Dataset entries
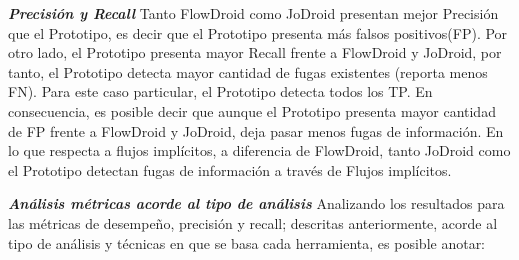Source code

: \textbf{\textit{Precisión y Recall}}\newline
Tanto FlowDroid como JoDroid presentan mejor Precisión que el Prototipo, es
decir que el Prototipo presenta más falsos positivos(FP).\newline 
Por otro lado, el Prototipo presenta mayor Recall frente a FlowDroid y JoDroid,
por tanto, el Prototipo detecta mayor cantidad de fugas existentes (reporta
menos FN).
Para este caso particular, el Prototipo detecta todos los TP.\newline 
En consecuencia, es posible decir que aunque el Prototipo presenta mayor
cantidad de FP frente a FlowDroid y JoDroid, deja pasar menos fugas de
información.\newline
En lo que respecta a flujos implícitos, a diferencia de FlowDroid, tanto JoDroid
como el Prototipo detectan fugas de información a través de Flujos
implícitos.\newline

\textbf{\textit{Análisis métricas acorde al tipo de análisis}}\newline
Analizando los resultados para las métricas de desempeño, precisión y recall;
descritas anteriormente, acorde al tipo de análisis y técnicas en que se basa
cada herramienta, es posible anotar:\newline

▶ TASK STATEMENT: Output the lines above verbatim, images excluded.

▶ ANSWER FOR THE TASK:
Source code

: \textbf{\textit{Precisión y Recall}}\newline
Tanto FlowDroid como JoDroid presentan mejor Precisión que el Prototipo, es
decir que el Prototipo presenta más falsos positivos(FP).\newline 
Por otro lado, el Prototipo presenta mayor Recall frente a FlowDroid y JoDroid,
por tanto, el Prototipo detecta mayor cantidad de fugas existentes (reporta
menos FN).
Para este caso particular, el Prototipo detecta todos los TP.\newline 
En consecuencia, es posible decir que aunque el Prototipo presenta mayor
cantidad de FP frente a FlowDroid y JoDroid, deja pasar menos fugas de
información.\newline
En lo que respecta a flujos implícitos, a diferencia de FlowDroid, tanto JoDroid
como el Prototipo detectan fugas de información a través de Flujos
implícitos.\newline

\textbf{\textit{Análisis métricas acorde al tipo de análisis}}\newline
Analizando los resultados para las métricas de desempeño, precisión y recall;
descritas anteriormente, acorde al tipo de análisis y técnicas en que se basa
cada herramienta, es posible anotar:\newline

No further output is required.